The study enrolled 566 high-risk patients in the trial, and administered two doses of either the Pfizer-BioNTech or Moderna mRNA vaccine. The patients reported any adverse events in a questionnaire.
The most common reported side-effects were also commonly reported by people with a fully functioning immune system who have received the vaccine. The study also found no evidence that the underlying disease of the patients was affected, and vaccination did not interfere with the patient’s ability to undergo standard treatment for their conditions.

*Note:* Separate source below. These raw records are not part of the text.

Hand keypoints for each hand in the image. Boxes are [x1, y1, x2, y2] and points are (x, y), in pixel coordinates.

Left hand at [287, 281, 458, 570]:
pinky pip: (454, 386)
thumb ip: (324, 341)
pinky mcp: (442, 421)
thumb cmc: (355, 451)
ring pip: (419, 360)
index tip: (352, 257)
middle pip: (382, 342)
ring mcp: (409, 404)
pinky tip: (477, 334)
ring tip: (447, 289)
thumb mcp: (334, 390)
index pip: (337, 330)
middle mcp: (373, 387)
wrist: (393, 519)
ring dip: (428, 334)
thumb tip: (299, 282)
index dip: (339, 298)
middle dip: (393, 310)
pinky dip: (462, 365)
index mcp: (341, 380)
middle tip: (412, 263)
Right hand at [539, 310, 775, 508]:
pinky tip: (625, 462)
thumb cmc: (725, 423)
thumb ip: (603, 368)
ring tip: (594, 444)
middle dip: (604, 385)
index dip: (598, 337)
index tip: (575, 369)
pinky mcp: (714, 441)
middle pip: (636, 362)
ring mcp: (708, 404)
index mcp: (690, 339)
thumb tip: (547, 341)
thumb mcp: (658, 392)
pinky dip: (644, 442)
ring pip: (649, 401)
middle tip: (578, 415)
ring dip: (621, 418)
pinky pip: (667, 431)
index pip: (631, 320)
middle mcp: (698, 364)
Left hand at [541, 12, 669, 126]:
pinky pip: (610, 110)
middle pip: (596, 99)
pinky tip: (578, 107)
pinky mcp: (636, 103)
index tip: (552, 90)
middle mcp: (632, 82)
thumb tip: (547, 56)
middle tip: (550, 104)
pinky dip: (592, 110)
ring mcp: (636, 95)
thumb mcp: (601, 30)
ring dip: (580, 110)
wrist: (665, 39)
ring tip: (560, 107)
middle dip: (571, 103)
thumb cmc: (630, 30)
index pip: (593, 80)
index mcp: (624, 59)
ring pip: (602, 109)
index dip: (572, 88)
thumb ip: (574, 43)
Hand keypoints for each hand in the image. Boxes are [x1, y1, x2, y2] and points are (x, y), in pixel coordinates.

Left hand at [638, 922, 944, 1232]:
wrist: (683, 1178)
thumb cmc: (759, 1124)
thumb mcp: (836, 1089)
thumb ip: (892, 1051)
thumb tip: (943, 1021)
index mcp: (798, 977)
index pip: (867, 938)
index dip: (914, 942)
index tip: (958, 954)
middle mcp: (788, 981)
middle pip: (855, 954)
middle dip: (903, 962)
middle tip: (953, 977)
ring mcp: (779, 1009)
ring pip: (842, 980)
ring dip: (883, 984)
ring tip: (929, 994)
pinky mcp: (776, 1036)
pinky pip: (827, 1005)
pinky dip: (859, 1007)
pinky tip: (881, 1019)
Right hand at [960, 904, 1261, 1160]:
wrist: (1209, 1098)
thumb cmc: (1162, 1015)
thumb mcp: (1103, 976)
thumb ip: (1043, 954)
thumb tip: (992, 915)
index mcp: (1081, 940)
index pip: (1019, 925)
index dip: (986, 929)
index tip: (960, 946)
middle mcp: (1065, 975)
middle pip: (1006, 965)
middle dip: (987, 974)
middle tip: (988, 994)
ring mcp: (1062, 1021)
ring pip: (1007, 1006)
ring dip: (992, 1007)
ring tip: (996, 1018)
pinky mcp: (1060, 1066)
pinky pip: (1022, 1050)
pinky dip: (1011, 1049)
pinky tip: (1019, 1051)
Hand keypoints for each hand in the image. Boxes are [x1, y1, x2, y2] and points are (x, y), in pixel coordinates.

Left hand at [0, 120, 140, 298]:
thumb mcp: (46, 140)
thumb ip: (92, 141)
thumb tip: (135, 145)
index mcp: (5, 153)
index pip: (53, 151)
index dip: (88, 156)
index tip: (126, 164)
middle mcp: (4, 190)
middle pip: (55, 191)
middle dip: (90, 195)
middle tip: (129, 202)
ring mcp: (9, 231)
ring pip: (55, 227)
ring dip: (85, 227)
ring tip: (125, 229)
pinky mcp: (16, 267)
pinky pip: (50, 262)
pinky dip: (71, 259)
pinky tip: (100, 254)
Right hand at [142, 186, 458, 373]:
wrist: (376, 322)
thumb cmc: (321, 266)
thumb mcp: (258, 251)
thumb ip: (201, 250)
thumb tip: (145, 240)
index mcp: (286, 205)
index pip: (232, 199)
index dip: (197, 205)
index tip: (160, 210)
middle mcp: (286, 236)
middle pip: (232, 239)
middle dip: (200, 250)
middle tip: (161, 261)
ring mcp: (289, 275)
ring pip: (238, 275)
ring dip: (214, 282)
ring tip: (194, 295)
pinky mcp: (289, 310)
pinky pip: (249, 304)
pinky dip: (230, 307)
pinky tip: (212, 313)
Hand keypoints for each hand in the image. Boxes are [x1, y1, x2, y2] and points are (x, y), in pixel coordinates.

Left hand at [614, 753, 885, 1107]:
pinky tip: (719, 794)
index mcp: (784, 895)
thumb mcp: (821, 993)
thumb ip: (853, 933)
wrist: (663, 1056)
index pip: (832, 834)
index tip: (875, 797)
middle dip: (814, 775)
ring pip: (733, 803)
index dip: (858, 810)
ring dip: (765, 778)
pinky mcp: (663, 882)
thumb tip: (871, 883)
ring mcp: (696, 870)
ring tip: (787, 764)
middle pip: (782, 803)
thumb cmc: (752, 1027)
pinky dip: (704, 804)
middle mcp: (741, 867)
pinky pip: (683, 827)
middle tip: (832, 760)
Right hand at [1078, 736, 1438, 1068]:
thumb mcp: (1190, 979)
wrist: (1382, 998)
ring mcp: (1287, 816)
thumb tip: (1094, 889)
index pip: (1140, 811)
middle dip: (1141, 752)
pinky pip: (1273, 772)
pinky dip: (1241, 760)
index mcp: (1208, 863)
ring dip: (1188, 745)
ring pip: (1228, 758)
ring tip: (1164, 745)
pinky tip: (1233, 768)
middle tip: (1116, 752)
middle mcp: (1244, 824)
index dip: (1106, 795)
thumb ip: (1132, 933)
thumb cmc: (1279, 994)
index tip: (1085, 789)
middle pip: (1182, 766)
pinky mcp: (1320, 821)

The Omicron variant of SARS-CoV-2 can partially evade vaccine immunity, but a new study of 38 vaccinated individuals has shown that three leading vaccines still elicit antibodies that can bind to the virus.
The discovery suggests that vaccines can still protect against Omicron through immune mechanisms besides neutralising antibodies, potentially explaining the relative mildness of Omicron infections in vaccinated individuals.
Omicron rapidly became the dominant SARS-CoV-2 variant due to its very high transmissibility and its ability to infect people who have received vaccines. Although the virus can evade the neutralising antibodies elicited by vaccines, vaccinated individuals have a far lower chance of hospitalisation or death.
In addition, death rates haven’t climbed at the same rate as case counts during the rapid spread of Omicron worldwide, suggesting that vaccines may be providing protection through various immune mechanisms.
The researchers examined the binding activity of antibodies in plasma samples from 11 individuals who received the Moderna vaccine, 14 individuals who received the Pfizer vaccine, and 13 individuals who received the Chinese Sinovac vaccine.
Although many vaccine-induced antibodies failed to bind to the Omicron variant’s receptor binding domain, they still showed some ability to bind to the viral spike protein. Furthermore, non-neutralising antibodies that help activate the innate immune system could still bind to the spike protein across all 3 vaccines.